Work request: Without any of the pictures, set down the data below exactly.

= = = = =

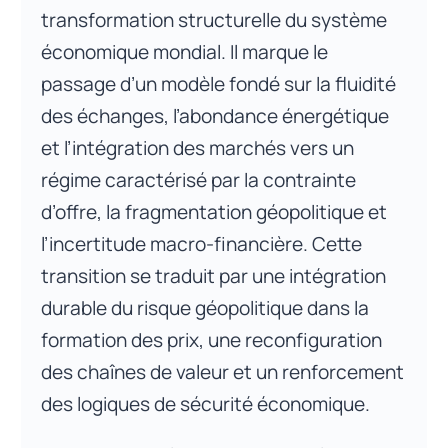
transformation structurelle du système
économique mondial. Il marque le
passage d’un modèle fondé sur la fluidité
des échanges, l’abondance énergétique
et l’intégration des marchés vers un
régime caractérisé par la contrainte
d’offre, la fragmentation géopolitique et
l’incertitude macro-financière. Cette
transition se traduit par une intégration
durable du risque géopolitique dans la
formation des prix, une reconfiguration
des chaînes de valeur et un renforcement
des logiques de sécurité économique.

= = = = =

Exercise output:
transformation structurelle du système
économique mondial. Il marque le
passage d’un modèle fondé sur la fluidité
des échanges, l’abondance énergétique
et l’intégration des marchés vers un
régime caractérisé par la contrainte
d’offre, la fragmentation géopolitique et
l’incertitude macro-financière. Cette
transition se traduit par une intégration
durable du risque géopolitique dans la
formation des prix, une reconfiguration
des chaînes de valeur et un renforcement
des logiques de sécurité économique.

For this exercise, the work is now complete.